More recently, Enjinstarter has also been delving into AI — given recent trends — and is working with ChainGPT, a ChatGPT spinoff which uses real-time data and can create smart contracts.
As far as expertise goes, Gupta explains that the transition hasn’t been a problem. “As entrepreneurs, none of us have experience in gaming. I have experience in investing, that’s my background. I think that’s what we pride ourselves on now — we bank on startups and founders which are investable versus those that are not.”
This line of thinking became key for Enjinstarter after the most recent market downturn. Roughly 80 per cent of the projects which the company helped launch didn’t survive the crypto winter.
“It’s not a figure we’re happy with,” says Gupta. Since then, the focus has shifted to due diligence, extensive vetting, and protecting consumers.
We’re okay with the crypto winter, but we aren’t okay with entrepreneurs abandoning their projects. We make sure now that we carefully pick projects so the community doesn’t have to go through this again.– Shitij Gupta, CFO of Enjinstarter
As part of its vetting process, Enjinstarter now gives a lot more significance to a project’s team rather than the project itself. “We’ve started looking at entrepreneurs rather than ideas, because entrepreneurs can pivot when an idea doesn’t work or if there’s a lack of money.”
With Web3’s volatile tendencies — as is often the case with emerging markets — it’s tough to put faith in a particular product or use-case. Instead, trusting people — with a proven track record in business and product development — seems to be a safer option.
“We don’t want to get into products, we just want to guide projects into Web3. We’re sector-agnostic,” says Enjinstarter’s Managing Director for MENA, Vasseh Ahmed.
Institutional interest in Web3
As part of its efforts to pivot and diversify, Enjinstarter also launched its own consulting arm in 2022.
With an aim to guide Web2 businesses into Web3, this venture involves partnerships with traditional brands and institutions. For example, Enjinstarter worked with UBS on an NFT collection launch last year.
As far as the general sentiment goes, Ahmed believes that there’s still a lot of scepticism to be addressed.
It depends on the sector, but this is certainly a challenge.
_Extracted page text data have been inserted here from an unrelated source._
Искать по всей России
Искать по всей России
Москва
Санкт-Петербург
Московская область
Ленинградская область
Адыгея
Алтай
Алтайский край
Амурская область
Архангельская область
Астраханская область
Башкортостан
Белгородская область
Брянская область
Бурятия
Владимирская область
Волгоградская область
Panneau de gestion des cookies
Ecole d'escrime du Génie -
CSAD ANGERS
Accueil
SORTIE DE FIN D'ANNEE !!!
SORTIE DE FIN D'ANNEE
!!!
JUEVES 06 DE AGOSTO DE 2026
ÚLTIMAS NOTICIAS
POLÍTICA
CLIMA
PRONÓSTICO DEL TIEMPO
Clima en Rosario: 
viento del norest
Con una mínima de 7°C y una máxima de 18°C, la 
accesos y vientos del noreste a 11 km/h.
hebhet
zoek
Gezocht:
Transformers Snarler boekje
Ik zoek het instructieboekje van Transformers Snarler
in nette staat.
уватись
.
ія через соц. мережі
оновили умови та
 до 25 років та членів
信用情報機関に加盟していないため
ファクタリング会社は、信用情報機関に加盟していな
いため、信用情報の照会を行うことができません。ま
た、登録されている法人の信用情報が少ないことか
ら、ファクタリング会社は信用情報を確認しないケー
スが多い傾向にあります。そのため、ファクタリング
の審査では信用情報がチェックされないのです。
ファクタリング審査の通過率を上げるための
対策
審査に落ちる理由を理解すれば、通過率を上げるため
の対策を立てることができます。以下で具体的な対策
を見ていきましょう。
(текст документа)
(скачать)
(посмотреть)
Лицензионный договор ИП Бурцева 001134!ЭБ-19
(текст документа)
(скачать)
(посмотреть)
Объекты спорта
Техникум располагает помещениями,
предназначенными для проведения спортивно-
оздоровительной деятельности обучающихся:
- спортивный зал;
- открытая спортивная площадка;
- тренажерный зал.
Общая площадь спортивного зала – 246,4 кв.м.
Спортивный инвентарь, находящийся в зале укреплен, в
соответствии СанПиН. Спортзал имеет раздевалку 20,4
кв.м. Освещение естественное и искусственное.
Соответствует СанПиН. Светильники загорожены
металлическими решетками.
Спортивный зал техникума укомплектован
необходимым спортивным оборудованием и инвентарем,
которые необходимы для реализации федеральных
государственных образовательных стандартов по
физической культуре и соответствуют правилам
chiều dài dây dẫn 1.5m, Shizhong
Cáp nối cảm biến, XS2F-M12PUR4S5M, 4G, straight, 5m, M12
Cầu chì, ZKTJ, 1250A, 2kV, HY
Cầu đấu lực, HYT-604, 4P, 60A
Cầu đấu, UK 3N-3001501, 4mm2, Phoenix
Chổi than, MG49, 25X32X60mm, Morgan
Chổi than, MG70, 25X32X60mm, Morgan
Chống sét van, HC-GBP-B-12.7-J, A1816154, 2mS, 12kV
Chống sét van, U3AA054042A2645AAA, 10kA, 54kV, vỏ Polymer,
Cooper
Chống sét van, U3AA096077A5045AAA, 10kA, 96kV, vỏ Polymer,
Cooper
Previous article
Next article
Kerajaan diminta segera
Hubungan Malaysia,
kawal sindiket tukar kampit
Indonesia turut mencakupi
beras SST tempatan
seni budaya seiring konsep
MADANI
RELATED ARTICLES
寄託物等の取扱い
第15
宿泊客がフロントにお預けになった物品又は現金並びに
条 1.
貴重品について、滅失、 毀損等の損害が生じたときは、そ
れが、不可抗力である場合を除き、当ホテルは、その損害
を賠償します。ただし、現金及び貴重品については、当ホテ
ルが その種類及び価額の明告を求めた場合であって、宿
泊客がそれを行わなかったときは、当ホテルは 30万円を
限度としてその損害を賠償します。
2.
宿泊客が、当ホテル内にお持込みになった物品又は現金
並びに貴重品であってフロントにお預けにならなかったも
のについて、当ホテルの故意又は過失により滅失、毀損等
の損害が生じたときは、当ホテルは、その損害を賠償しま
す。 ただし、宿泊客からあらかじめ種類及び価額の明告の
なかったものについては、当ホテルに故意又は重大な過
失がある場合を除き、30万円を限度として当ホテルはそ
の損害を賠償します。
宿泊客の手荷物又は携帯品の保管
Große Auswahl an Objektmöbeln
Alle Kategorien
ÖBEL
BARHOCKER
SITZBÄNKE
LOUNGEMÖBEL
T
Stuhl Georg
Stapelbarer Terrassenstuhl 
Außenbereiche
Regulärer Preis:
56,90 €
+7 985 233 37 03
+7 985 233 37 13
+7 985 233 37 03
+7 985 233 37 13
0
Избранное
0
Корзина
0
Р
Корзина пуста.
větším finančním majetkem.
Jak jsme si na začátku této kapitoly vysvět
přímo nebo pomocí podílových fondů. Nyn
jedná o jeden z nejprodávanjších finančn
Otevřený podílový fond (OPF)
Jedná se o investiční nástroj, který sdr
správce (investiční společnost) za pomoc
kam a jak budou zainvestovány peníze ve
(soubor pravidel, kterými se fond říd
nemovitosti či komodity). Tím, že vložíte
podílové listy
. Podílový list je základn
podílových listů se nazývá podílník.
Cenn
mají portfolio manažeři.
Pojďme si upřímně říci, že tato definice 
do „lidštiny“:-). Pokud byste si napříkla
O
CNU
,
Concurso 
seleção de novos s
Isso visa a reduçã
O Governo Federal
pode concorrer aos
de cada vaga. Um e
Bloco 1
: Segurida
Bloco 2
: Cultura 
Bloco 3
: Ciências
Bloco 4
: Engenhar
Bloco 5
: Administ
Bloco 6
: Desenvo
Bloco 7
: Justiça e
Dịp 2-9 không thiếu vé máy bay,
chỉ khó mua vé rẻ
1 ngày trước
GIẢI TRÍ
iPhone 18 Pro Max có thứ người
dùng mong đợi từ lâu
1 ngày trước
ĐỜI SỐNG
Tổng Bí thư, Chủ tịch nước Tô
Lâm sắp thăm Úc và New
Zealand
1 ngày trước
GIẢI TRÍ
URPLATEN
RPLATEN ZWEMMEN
For instance, financial institutions always look for regulation. Until the central banks make it clear, they’re generally hesitant to touch anything, whether it’s crypto wallets or on- and off-ramps.– Vasseh Ahmed, Enjinstarter’s Managing Director for MENA
On the flip side, in regions where regulations are shaping up well, there’s a lot of interest to go around. “In the Middle East, we’re seeing a lot of excitement,” Ahmed explains. “Everyone wants to do digital twins, augmented reality, tokenised real estate.”
Still, there’s a big disconnect to overcome and it comes down to mindset. “From a Web2 business perspective, if there’s no real world utility to the Web3 offering, then it’s not something people are interested in,” Ahmed explains.
“What people don’t realise is that Web3 is utility plus community,” Gupta adds, emphasising the role which ‘community’ plays in Web3. “When you think about Web3, the first and foremost thing to think about is community. That’s the hardest part for Web2 people to understand.”
“The biggest pain point is that product guys only care about building the product and they’ll forget about the community, but that won’t work.”